Le suicide assisté est un acte médical

Briefe / Mitteilungen
Ausgabe
2021/50
DOI:
https://doi.org/10.4414/saez.2021.20402
Schweiz Ärzteztg. 2021;102(50):1687

Publiziert am 15.12.2021

Le suicide assisté est un acte médical

Dans leur récent article, la Dre Yvonne Gilli, présidente de la FMH, et le Prof. Henri Bounameaux, président de l’ASSM, déclarent sans ambages ni nuances que «le suicide assisté reste une situation d’exception et non pas un acte médical proprement dit».
Quels sont les fondements d’une telle affirmation? Dans quelle sorte d’infaillibilité la FMH et l’ASSM se drapent-elles pour émettre un avis aussi péremptoire et définitif? De quel ­savoir l’Académie suisse des sciences médicales se prévaut-elle pour faire preuve d’une subjectivité confinant à l’aveuglement?
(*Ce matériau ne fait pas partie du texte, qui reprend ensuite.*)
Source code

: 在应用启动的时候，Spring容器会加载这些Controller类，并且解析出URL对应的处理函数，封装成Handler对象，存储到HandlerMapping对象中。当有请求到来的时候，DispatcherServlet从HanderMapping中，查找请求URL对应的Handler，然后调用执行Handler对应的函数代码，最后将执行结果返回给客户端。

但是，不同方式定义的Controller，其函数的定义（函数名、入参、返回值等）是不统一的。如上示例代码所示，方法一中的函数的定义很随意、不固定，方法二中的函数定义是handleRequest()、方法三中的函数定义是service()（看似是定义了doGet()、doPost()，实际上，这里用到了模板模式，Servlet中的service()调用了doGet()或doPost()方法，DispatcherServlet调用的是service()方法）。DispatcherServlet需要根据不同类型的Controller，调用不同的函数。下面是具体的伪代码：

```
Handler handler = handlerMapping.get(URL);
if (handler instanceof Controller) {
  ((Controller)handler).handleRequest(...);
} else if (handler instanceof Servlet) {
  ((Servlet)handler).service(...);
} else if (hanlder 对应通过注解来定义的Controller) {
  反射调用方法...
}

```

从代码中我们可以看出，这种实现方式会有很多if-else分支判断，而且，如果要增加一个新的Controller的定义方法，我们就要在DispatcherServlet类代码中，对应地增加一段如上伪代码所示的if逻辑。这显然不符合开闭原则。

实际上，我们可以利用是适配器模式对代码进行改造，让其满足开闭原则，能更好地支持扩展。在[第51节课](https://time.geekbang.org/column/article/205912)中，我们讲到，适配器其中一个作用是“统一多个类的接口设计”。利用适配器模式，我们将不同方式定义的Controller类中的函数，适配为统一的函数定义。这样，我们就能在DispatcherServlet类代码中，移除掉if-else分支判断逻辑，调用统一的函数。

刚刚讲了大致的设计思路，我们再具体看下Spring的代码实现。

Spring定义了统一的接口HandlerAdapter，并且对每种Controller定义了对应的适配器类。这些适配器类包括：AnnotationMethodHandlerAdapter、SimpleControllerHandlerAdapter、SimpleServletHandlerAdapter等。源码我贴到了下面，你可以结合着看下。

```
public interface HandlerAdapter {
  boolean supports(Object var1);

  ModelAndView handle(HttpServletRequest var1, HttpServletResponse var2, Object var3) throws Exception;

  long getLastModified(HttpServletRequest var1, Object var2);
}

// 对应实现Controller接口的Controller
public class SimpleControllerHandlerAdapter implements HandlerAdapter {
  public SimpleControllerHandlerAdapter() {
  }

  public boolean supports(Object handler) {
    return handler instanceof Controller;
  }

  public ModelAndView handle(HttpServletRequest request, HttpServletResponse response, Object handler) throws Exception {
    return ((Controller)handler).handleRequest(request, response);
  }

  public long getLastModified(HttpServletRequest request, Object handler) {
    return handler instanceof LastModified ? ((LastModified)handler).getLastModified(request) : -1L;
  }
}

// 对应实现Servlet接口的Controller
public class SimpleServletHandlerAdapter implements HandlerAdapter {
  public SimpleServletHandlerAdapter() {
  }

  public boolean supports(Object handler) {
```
Les sciences médicales seraient-elles solubles dans le préjugé, perméables au parti pris? Quelles sont les raisons pour lesquelles l’atteinte la plus grave à la santé, la plus certainement létale et, qui plus est, se caractérisant par une prévalence de 100% serait-elle à considérer comme ne relevant pas de la médecine lorsqu’il s’agit de l’assistance au suicide?
Alors que depuis bien longtemps, la naissance fait l’objet de toute l’attention des médecins, la mort n’est que relativement récemment ­entrée dans la pratique médicale: la valeur rédemptrice de la douleur a cédé le pas aux techniques d’antalgie et les soins palliatifs ont fort heureusement développé diverses approches d’assistance aux mourants aussi bienvenues qu’efficaces et permettant très souvent d’éviter le recours au suicide assisté. Il n’en reste pas moins évident que, le cas échéant, seul le médecin est habilité à prescrire l’agent létal et à garantir le déroulement de cette procédure dans le respect des règles prescrites. Le Tribunal fédéral a d’ailleurs affirmé que l’obtention du pentobarbital nécessite dans tous les cas une ordonnance médicale (ATF 133 I 58). C’est pourquoi l’assistance au suicide est essentiellement un acte médical.
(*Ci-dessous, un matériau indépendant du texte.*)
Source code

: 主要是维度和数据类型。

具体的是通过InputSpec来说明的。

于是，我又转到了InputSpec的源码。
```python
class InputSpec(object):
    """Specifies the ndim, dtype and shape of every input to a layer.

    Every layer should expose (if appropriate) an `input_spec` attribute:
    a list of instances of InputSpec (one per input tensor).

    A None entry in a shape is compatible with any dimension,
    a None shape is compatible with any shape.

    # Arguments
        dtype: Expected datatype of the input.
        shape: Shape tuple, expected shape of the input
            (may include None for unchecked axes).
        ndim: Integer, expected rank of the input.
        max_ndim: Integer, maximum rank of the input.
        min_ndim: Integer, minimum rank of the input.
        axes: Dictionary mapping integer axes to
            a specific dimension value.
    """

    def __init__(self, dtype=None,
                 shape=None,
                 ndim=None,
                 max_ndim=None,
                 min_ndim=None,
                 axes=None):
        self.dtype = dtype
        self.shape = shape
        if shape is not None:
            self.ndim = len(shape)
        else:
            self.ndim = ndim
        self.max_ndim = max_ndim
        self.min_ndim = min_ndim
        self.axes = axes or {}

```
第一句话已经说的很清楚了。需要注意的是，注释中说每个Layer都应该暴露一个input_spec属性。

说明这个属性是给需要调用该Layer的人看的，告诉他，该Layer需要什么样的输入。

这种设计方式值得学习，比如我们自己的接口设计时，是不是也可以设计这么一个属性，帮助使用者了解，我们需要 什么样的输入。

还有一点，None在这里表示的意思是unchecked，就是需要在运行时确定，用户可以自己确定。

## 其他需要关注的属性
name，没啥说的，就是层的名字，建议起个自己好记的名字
Prétendre le contraire laisse entendre que tout un chacun pourrait en dehors de toute règle pratiquer le suicide assisté en sachant que, selon l’article 115 du Code pénal, seul «celui qui, poussé par un mobile égoïste, aura ­incité une personne au suicide, ou lui aura prêté assistance en vue du suicide, sera, si le suicide a été consommé ou tenté, puni d’une peine privative de liberté de cinq ans au plus ou d’une peine pécuniaire».
Dès lors qu’il relève de la pratique médicale le suicide médicalement assisté ne s’oppose pas mais, au contraire, s’intègre aux soins palliatifs. En outre, le choix de mettre fin à ses jours devrait être accessible non seulement aux malades atteints d’affections incurables et ­engendrant d’insupportables souffrances de longue durée ou/et non maîtrisées par les soins palliatifs, mais également à toute personne âgée, capable de discernement, qui ­décide d’interrompre une vieillesse devenue trop lourde, trop invalidante, trop dépendante au point d’entraîner une qualité de vie trop gravement altérée et dégradée.
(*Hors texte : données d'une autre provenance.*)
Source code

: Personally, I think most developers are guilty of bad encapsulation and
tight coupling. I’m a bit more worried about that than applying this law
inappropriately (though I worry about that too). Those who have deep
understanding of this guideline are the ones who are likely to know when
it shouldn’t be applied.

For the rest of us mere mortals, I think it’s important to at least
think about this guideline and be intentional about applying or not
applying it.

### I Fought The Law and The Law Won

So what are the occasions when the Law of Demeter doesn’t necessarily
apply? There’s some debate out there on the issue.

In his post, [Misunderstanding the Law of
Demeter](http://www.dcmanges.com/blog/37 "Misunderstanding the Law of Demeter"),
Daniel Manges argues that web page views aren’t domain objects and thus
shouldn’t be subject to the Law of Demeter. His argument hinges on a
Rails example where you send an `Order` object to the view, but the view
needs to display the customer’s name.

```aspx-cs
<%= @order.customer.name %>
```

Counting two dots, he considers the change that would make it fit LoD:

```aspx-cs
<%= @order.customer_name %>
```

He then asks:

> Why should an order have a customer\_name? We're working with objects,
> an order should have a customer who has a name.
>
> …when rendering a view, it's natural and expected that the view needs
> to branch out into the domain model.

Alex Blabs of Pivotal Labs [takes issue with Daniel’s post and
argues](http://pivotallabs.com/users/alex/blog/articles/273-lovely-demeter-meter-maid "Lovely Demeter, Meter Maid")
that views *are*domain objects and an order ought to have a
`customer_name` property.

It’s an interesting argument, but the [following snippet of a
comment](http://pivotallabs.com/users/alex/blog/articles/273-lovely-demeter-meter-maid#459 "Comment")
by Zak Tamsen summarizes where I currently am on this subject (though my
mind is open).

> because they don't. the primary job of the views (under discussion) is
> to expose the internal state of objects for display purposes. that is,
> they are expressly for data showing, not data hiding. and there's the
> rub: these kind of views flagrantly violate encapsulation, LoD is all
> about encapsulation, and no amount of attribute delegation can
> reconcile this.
Ne serait-il pas temps de considérer le suicide médicalement assisté non plus comme une possibilité soumise à des conditions dont l’évaluation est subjective, mais comme un droit proprement dit? Un droit d’être médicalement aidé à mourir dans la dignité, calmement, chez soi, entouré de ses proches plutôt que d’être contraint à l’isolement et aux souffrances qu’implique un suicide par mort violente. Un droit pour toutes les personnes ­capables de discernement qui en font le choix en usant de leur droit à l’autodétermination au terme d’une réflexion répétée et approfondie. Un droit également pour tout médecin et personnel de santé de s’y refuser en raison de leur objection de conscience.
N’est-il pas temps de vous donner tort, Madame et Monsieur les Présidents de la FMH et de l’ASSM, lorsque vous décidez et proclamez unilatéralement que le suicide assisté n’est pas un acte médical?